Saved entries:
☆ ☆ ☆

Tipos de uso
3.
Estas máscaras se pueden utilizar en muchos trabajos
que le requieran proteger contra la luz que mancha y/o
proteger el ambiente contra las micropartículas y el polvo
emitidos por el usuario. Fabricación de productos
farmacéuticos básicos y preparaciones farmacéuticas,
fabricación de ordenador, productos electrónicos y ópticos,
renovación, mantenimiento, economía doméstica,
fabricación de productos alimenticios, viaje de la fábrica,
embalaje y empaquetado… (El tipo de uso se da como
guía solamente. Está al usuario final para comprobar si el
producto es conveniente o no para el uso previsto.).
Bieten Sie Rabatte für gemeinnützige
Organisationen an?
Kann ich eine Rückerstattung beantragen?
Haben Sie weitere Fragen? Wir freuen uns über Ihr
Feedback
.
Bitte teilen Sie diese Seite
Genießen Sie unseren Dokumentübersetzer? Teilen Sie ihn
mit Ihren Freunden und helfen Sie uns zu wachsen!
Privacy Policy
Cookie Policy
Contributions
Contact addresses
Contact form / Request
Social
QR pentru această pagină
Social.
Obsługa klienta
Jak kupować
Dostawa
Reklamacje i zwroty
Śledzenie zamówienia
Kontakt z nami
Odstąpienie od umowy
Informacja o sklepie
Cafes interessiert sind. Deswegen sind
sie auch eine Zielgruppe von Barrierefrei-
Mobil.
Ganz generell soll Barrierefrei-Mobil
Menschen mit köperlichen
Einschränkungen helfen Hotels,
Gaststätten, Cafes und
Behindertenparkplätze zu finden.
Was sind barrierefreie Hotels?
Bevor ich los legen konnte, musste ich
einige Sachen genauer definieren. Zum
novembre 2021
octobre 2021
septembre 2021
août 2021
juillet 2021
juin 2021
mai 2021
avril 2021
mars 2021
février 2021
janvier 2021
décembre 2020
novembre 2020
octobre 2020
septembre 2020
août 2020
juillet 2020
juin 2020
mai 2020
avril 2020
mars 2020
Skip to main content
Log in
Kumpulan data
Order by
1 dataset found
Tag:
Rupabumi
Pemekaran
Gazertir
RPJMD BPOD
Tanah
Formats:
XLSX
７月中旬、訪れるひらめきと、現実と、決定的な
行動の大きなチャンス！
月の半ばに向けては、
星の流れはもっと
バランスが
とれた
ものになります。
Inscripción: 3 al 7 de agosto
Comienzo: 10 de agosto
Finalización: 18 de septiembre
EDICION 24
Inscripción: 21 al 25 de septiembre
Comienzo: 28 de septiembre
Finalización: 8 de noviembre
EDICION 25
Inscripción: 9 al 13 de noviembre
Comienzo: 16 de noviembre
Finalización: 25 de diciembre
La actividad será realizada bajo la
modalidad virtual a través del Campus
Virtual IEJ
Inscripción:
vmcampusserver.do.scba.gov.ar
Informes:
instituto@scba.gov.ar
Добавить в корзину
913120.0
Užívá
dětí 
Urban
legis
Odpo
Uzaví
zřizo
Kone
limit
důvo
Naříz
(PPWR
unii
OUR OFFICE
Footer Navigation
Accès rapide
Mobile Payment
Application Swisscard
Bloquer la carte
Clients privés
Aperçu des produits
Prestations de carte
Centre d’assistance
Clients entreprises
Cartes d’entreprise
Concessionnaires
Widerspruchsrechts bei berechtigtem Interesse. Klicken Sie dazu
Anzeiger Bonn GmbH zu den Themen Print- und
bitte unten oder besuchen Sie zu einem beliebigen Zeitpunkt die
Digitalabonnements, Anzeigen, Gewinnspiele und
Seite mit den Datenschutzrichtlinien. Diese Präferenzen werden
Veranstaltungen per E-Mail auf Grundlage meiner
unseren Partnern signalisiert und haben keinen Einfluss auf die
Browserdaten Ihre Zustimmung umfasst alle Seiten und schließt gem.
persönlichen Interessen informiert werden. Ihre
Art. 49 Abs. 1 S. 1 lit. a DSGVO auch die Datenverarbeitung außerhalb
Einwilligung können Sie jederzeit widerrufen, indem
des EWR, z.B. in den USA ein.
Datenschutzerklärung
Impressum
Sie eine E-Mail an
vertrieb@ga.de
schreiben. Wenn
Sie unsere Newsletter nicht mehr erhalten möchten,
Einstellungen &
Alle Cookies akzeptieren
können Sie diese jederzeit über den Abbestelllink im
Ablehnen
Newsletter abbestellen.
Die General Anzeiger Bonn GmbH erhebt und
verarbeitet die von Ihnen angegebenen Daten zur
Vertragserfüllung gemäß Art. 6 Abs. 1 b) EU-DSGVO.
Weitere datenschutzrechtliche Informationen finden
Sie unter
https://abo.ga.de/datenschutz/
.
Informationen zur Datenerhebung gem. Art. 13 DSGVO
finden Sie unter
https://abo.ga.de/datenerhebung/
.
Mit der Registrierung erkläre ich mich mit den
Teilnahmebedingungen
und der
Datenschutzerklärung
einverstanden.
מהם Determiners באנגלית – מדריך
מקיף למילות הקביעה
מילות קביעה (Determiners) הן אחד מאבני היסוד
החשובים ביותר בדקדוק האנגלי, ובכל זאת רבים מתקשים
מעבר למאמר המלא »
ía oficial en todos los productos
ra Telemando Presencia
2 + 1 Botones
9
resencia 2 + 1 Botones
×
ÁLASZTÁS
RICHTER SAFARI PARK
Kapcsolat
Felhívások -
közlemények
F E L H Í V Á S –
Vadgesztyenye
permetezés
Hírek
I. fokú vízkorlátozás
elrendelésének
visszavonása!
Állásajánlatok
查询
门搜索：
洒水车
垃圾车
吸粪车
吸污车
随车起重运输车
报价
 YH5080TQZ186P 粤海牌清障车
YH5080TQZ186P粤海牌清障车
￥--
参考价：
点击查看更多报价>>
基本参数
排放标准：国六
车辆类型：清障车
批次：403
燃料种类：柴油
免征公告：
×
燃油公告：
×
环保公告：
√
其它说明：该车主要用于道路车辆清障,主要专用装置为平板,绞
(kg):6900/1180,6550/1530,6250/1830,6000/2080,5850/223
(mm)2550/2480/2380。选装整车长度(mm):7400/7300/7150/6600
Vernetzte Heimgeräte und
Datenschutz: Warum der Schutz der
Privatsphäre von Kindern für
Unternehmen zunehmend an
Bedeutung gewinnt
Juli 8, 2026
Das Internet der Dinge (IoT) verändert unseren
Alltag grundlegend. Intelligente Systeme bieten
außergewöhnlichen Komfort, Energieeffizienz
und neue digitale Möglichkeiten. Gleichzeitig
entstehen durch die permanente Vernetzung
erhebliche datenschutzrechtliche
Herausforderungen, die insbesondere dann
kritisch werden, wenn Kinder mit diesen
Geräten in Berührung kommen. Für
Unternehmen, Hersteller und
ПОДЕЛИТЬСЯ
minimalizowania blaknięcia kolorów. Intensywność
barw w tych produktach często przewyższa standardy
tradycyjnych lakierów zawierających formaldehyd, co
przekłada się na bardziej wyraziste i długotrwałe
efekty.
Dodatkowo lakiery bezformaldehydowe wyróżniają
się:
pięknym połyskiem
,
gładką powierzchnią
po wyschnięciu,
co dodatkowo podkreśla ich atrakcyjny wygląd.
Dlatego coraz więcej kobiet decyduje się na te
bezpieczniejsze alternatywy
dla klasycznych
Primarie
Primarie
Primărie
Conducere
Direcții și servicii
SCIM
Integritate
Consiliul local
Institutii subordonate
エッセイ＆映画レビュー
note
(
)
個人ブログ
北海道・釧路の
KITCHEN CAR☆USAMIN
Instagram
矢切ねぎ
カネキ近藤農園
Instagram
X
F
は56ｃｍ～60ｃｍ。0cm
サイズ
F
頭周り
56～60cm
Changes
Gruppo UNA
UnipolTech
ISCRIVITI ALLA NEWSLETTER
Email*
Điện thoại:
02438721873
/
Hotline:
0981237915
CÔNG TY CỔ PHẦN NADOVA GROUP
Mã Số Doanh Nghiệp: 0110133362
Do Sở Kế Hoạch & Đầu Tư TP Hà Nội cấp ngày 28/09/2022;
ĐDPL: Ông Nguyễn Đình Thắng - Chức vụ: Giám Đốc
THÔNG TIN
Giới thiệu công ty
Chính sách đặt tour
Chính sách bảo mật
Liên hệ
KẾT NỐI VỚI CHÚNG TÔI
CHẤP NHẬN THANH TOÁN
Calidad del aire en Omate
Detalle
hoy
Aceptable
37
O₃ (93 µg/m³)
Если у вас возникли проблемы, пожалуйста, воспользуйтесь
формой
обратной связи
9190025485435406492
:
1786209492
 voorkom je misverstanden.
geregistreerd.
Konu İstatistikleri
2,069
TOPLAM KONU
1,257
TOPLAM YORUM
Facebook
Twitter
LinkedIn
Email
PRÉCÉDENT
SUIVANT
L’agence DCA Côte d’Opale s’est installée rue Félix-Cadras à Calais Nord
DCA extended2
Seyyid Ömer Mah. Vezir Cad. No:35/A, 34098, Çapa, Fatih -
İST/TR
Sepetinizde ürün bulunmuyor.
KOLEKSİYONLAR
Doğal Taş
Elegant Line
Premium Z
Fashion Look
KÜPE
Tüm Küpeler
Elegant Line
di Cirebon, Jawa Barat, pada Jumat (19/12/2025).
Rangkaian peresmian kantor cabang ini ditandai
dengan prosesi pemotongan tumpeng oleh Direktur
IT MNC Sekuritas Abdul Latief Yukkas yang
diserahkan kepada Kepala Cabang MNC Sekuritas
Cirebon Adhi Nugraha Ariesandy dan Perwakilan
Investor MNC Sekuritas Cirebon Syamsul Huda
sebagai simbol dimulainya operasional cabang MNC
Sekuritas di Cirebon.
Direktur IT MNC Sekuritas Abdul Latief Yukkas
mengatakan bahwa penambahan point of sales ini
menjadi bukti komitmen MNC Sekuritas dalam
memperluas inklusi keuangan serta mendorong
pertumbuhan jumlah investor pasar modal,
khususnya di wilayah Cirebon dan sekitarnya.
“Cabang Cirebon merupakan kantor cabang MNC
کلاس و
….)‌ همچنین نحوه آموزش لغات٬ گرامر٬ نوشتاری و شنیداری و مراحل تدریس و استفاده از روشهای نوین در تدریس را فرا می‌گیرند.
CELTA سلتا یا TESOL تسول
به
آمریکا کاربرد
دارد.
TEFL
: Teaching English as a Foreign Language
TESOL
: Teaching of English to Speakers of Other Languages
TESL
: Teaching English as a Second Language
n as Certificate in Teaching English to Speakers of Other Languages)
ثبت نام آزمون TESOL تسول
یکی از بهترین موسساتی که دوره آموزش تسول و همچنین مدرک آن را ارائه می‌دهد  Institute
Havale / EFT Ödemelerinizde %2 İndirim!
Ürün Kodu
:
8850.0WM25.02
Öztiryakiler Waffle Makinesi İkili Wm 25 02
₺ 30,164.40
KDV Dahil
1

☆ ☆ ☆

Scan the lines above for "Investor MNC Sekuritas Cirebon Syamsul Huda" and for "menjadi bukti komitmen MNC Sekuritas dalam". Repeat exactly the line holding each of them and every line in between.

Investor MNC Sekuritas Cirebon Syamsul Huda
sebagai simbol dimulainya operasional cabang MNC
Sekuritas di Cirebon.
Direktur IT MNC Sekuritas Abdul Latief Yukkas
mengatakan bahwa penambahan point of sales ini
menjadi bukti komitmen MNC Sekuritas dalam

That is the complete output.